Transcribe these records exactly, dropping every picture.

[Recorded data]
****************

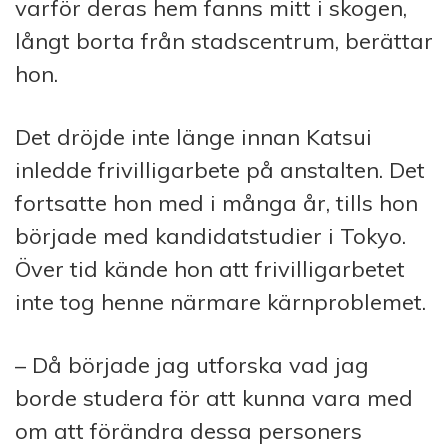
varför deras hem fanns mitt i skogen,
långt borta från stadscentrum, berättar
hon.
Det dröjde inte länge innan Katsui
inledde frivilligarbete på anstalten. Det
fortsatte hon med i många år, tills hon
började med kandidatstudier i Tokyo.
Över tid kände hon att frivilligarbetet
inte tog henne närmare kärnproblemet.
– Då började jag utforska vad jag
borde studera för att kunna vara med
om att förändra dessa personers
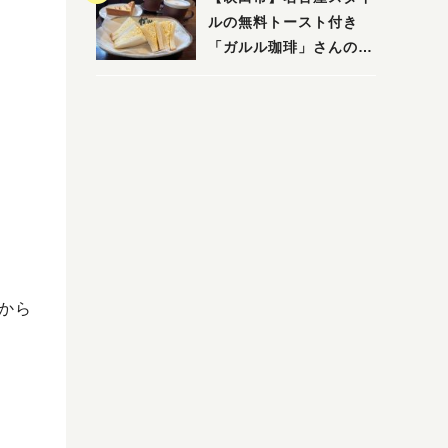
ルの無料トースト付き
「ガルル珈琲」さんのお
得モーニング！
から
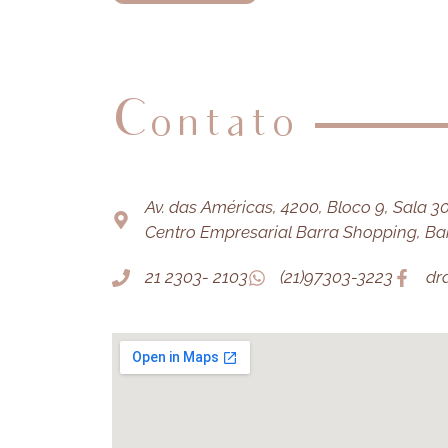
Contato
Av. das Américas, 4200, Bloco 9, Sala 303
Centro Empresarial Barra Shopping, Barr
21 2303- 2103
(21)97303-3223
dr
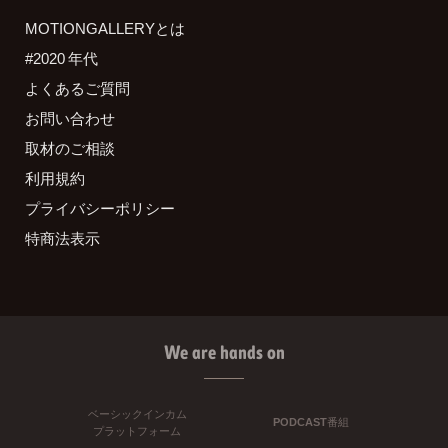
MOTIONGALLERYとは
#2020 年代
よくあるご質問
お問い合わせ
取材のご相談
利用規約
プライバシーポリシー
特商法表示
We are hands on
ベーシックインカム
PODCAST番組
プラットフォーム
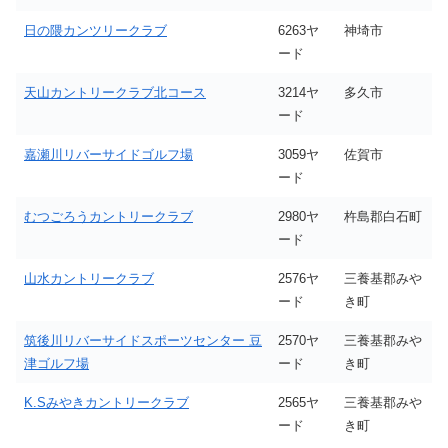
日の隈カンツリークラブ
6263ヤ
神埼市
ード
天山カントリークラブ北コース
3214ヤ
多久市
ード
嘉瀬川リバーサイドゴルフ場
3059ヤ
佐賀市
ード
むつごろうカントリークラブ
2980ヤ
杵島郡白石町
ード
山水カントリークラブ
2576ヤ
三養基郡みや
ード
き町
筑後川リバーサイドスポーツセンター 豆
2570ヤ
三養基郡みや
津ゴルフ場
ード
き町
K.Sみやきカントリークラブ
2565ヤ
三養基郡みや
ード
き町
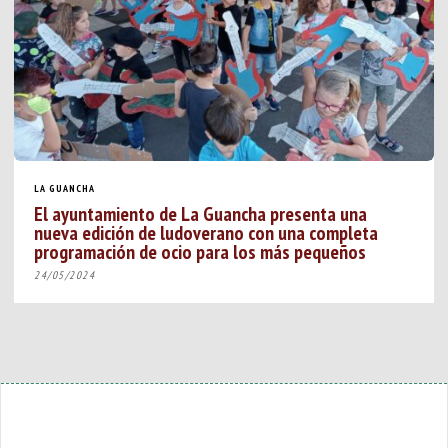
LA GUANCHA
El ayuntamiento de La Guancha presenta una
nueva edición de ludoverano con una completa
programación de ocio para los más pequeños
24/05/2024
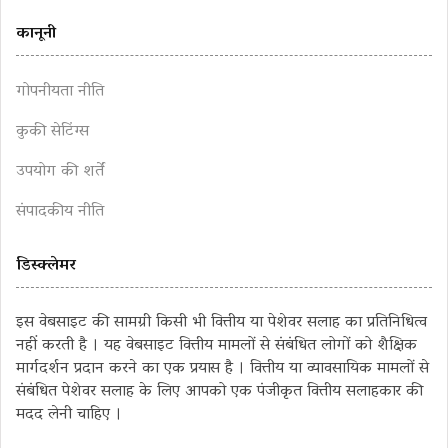
कानूनी
गोपनीयता नीति
कुकी सेटिंग्स
उपयोग की शर्तें
संपादकीय नीति
डिस्क्लेमर
इस वेबसाइट की सामग्री किसी भी वित्तीय या पेशेवर सलाह का प्रतिनिधित्व
नहीं करती है । यह वेबसाइट वित्तीय मामलों से संबंधित लोगों को शैक्षिक
मार्गदर्शन प्रदान करने का एक प्रयास है । वित्तीय या व्यावसायिक मामलों से
संबंधित पेशेवर सलाह के लिए आपको एक पंजीकृत वित्तीय सलाहकार की
मदद लेनी चाहिए ।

****************

## Written answer
varför deras hem fanns mitt i skogen,
långt borta från stadscentrum, berättar
hon.
Det dröjde inte länge innan Katsui
inledde frivilligarbete på anstalten. Det
fortsatte hon med i många år, tills hon
började med kandidatstudier i Tokyo.
Över tid kände hon att frivilligarbetet
inte tog henne närmare kärnproblemet.
– Då började jag utforska vad jag
borde studera för att kunna vara med
om att förändra dessa personers
ルの無料トースト付き
「ガルル珈琲」さんのお
得モーニング！
から
Contato
Av. das Américas, 4200, Bloco 9, Sala 303
Centro Empresarial Barra Shopping, Barr
21 2303- 2103
(21)97303-3223
dr
MOTIONGALLERYとは
#2020 年代
よくあるご質問
お問い合わせ
取材のご相談
利用規約
プライバシーポリシー
特商法表示
We are hands on
ベーシックインカム
PODCAST番組
プラットフォーム
日の隈カンツリークラブ
6263ヤ
神埼市
ード
天山カントリークラブ北コース
3214ヤ
多久市
ード
嘉瀬川リバーサイドゴルフ場
3059ヤ
佐賀市
ード
むつごろうカントリークラブ
2980ヤ
杵島郡白石町
ード
山水カントリークラブ
2576ヤ
三養基郡みや
ード
き町
筑後川リバーサイドスポーツセンター 豆
2570ヤ
三養基郡みや
津ゴルフ場
ード
き町
K.Sみやきカントリークラブ
2565ヤ
三養基郡みや
ード
き町
LA GUANCHA
El ayuntamiento de La Guancha presenta una
nueva edición de ludoverano con una completa
programación de ocio para los más pequeños
24/05/2024
कानूनी
गोपनीयता नीति
कुकी सेटिंग्स
उपयोग की शर्तें
संपादकीय नीति
डिस्क्लेमर
इस वेबसाइट की सामग्री किसी भी वित्तीय या पेशेवर सलाह का प्रतिनिधित्व
नहीं करती है । यह वेबसाइट वित्तीय मामलों से संबंधित लोगों को शैक्षिक
मार्गदर्शन प्रदान करने का एक प्रयास है । वित्तीय या व्यावसायिक मामलों से
संबंधित पेशेवर सलाह के लिए आपको एक पंजीकृत वित्तीय सलाहकार की
मदद लेनी चाहिए ।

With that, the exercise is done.